◆ **Stored data**
___

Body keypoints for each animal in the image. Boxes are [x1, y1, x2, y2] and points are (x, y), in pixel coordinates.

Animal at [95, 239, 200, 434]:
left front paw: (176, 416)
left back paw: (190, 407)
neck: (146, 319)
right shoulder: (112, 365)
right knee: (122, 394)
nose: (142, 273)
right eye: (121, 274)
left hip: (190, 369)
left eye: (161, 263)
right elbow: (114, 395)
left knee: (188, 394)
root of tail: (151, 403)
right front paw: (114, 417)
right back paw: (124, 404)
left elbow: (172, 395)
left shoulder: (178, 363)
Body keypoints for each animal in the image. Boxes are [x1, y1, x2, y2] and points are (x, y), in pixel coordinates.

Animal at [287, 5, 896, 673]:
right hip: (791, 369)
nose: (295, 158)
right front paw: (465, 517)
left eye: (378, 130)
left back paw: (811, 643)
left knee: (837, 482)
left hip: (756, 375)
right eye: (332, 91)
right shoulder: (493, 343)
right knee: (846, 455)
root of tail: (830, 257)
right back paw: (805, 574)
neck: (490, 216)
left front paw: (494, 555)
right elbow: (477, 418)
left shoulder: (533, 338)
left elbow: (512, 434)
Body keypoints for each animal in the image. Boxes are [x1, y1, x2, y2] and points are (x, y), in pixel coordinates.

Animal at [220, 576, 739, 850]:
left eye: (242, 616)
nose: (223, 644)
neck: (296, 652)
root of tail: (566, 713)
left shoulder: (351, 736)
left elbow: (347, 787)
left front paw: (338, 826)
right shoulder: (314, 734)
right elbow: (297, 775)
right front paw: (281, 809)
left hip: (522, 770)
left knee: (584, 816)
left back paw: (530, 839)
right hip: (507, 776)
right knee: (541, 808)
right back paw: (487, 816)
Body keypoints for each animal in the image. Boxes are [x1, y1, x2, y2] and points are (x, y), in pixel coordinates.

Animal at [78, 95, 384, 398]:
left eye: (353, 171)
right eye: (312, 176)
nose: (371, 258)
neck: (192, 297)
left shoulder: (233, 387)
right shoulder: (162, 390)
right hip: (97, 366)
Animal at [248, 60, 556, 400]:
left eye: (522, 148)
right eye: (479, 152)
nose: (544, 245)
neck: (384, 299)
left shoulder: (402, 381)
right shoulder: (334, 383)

___

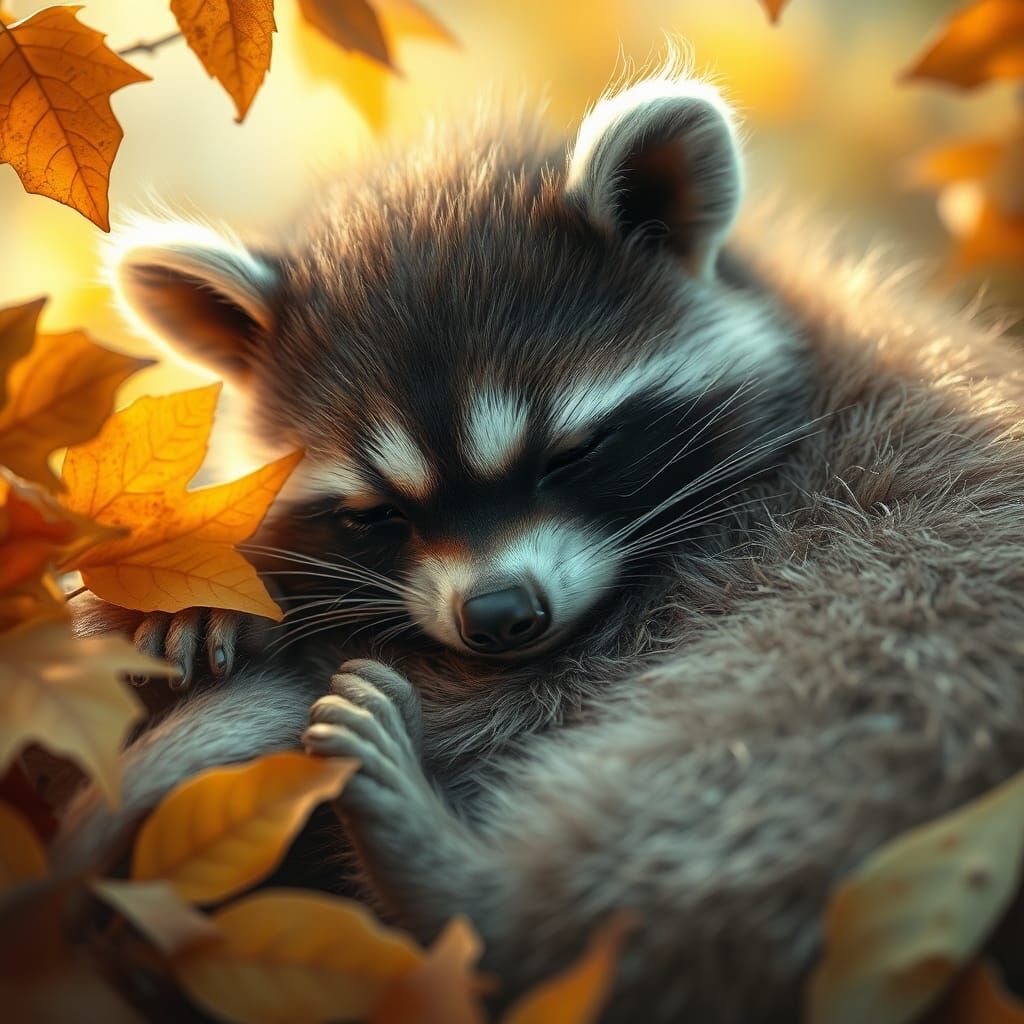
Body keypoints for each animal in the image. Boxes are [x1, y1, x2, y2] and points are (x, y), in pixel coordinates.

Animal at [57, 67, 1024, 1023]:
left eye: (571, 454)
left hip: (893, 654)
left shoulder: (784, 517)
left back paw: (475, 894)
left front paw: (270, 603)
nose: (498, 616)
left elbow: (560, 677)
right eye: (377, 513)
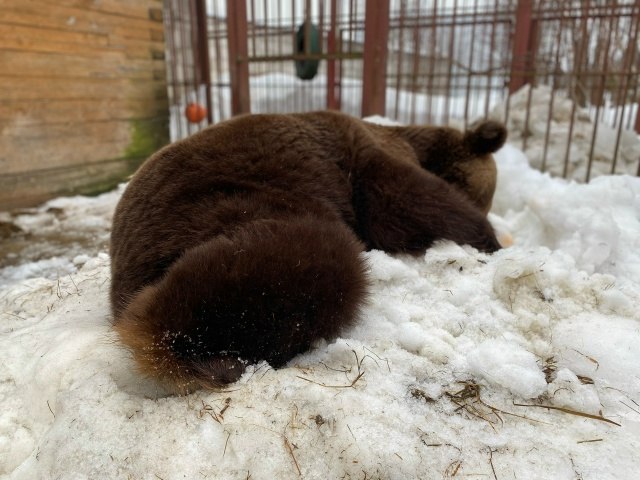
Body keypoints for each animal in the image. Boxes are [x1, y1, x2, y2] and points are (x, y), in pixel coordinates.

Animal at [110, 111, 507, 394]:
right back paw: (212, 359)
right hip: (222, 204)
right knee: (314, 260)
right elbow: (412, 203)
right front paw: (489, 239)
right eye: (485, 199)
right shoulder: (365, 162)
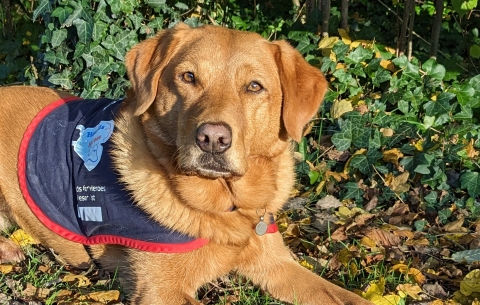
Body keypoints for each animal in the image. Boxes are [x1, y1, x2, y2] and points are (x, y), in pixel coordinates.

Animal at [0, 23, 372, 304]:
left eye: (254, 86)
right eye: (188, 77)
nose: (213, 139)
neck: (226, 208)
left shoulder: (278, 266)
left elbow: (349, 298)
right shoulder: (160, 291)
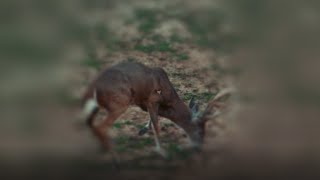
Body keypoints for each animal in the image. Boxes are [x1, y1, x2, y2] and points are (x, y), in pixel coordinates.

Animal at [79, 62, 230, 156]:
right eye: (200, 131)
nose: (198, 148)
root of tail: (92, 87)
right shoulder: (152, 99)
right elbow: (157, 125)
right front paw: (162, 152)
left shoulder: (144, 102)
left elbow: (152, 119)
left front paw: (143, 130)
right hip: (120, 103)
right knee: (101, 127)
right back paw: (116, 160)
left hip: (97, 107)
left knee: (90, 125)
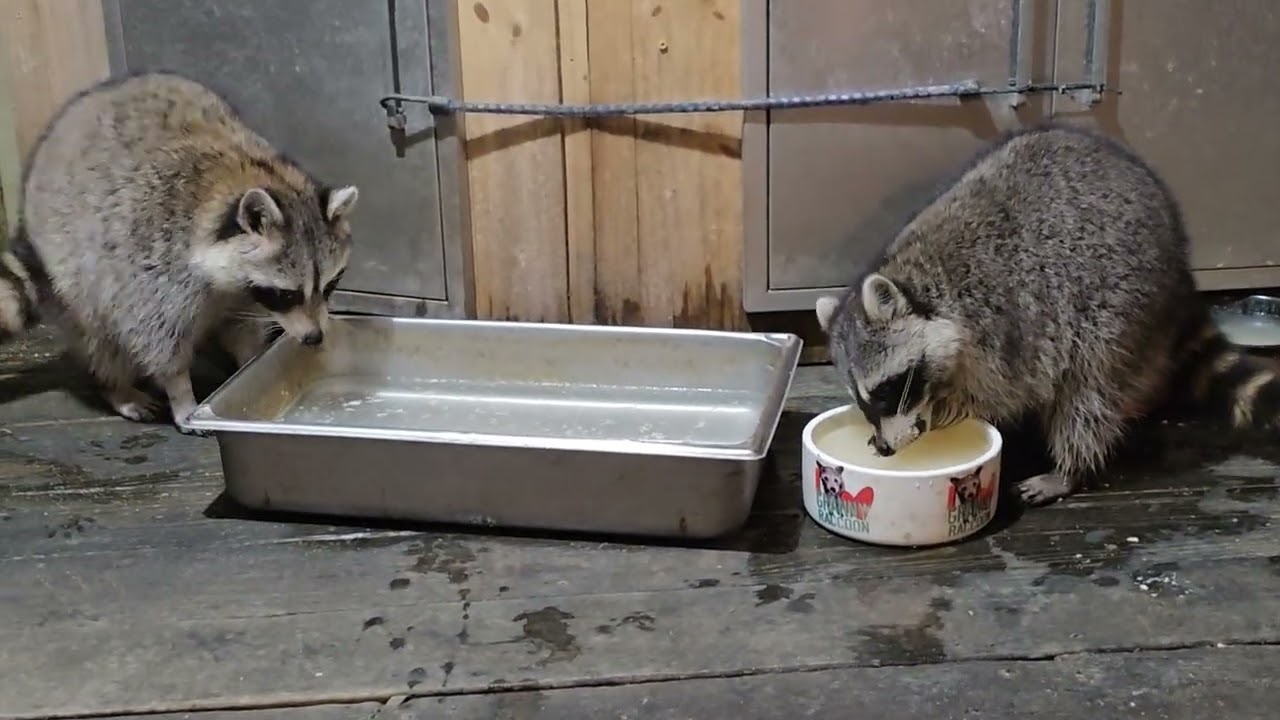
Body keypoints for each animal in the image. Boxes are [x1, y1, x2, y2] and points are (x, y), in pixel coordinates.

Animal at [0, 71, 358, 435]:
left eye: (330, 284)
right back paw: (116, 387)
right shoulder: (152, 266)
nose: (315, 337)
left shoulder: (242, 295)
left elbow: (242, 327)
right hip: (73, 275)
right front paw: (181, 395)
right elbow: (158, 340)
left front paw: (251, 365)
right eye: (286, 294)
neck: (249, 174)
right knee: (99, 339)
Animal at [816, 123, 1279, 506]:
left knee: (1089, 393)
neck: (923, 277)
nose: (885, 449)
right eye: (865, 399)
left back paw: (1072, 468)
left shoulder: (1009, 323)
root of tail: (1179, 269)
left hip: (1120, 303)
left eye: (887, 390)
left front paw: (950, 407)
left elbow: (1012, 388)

___

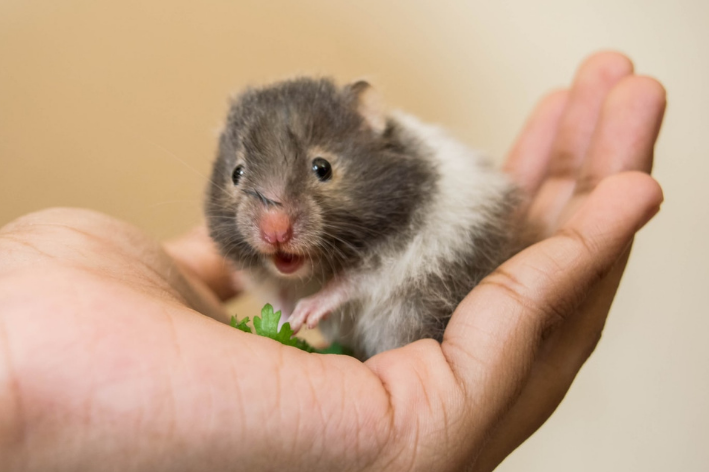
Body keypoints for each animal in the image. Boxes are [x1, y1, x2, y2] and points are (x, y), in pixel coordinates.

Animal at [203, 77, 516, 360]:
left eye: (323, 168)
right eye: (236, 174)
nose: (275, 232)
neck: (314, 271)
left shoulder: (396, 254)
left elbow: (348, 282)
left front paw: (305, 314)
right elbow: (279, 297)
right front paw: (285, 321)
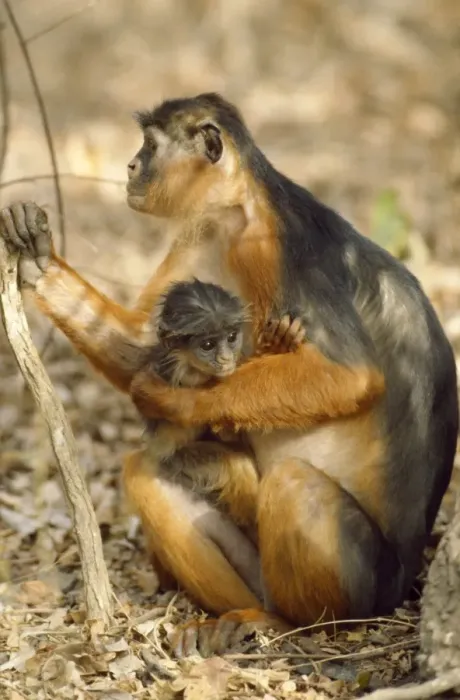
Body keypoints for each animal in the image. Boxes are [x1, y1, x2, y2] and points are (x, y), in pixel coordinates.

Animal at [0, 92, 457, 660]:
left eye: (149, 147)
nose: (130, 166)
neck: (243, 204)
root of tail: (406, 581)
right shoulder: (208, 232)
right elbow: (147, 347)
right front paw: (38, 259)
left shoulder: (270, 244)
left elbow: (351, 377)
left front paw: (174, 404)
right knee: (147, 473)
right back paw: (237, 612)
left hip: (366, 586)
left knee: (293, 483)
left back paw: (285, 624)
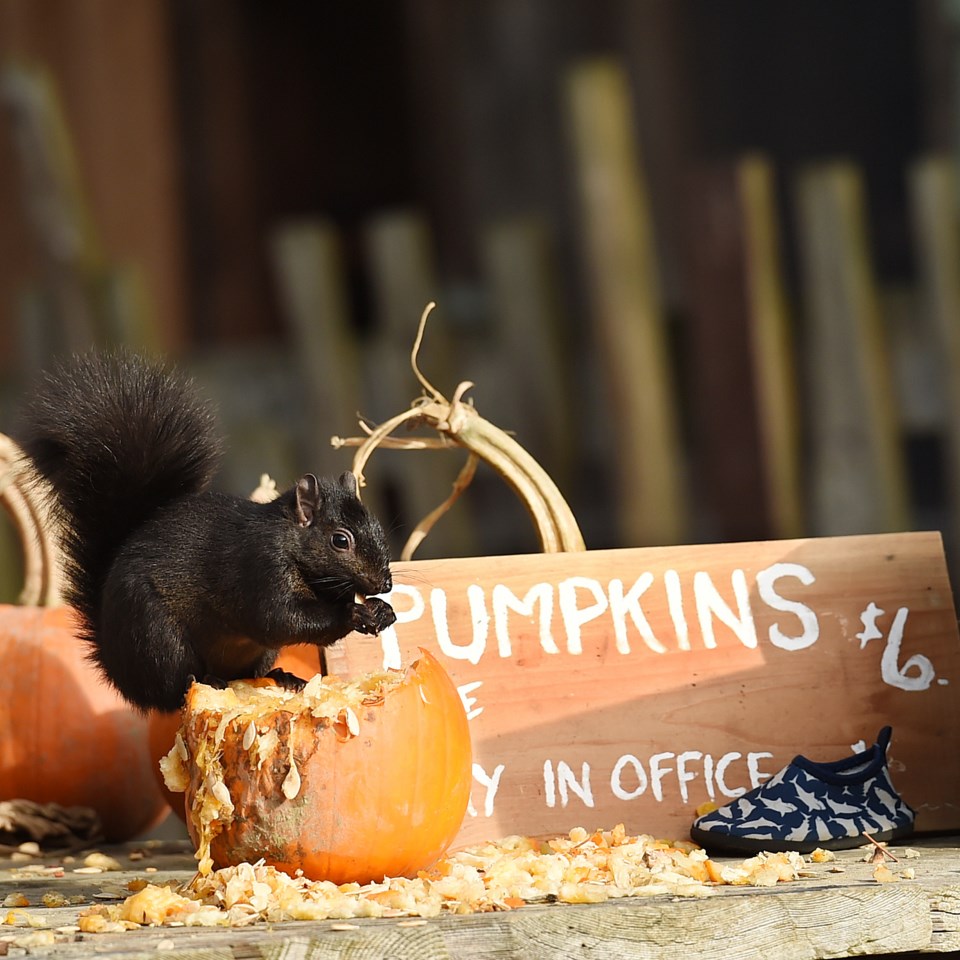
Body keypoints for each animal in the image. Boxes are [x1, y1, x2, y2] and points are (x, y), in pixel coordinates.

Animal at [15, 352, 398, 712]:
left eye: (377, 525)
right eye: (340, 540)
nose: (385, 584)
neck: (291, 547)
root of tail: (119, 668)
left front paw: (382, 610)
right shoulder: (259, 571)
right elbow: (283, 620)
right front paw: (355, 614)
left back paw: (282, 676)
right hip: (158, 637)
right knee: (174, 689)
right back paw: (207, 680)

___

◆ **Task goal**
Starting with the line above that holds "left eye: (377, 525)" and stopping with the line that holds "right back paw: (207, 680)", reproduce each line exactly, omitting all other lines.

◆ **Expected answer**
left eye: (377, 525)
right eye: (340, 540)
nose: (385, 584)
neck: (291, 547)
root of tail: (119, 668)
left front paw: (382, 610)
right shoulder: (259, 571)
right elbow: (283, 620)
right front paw: (355, 614)
left back paw: (282, 676)
right hip: (158, 637)
right knee: (174, 689)
right back paw: (207, 680)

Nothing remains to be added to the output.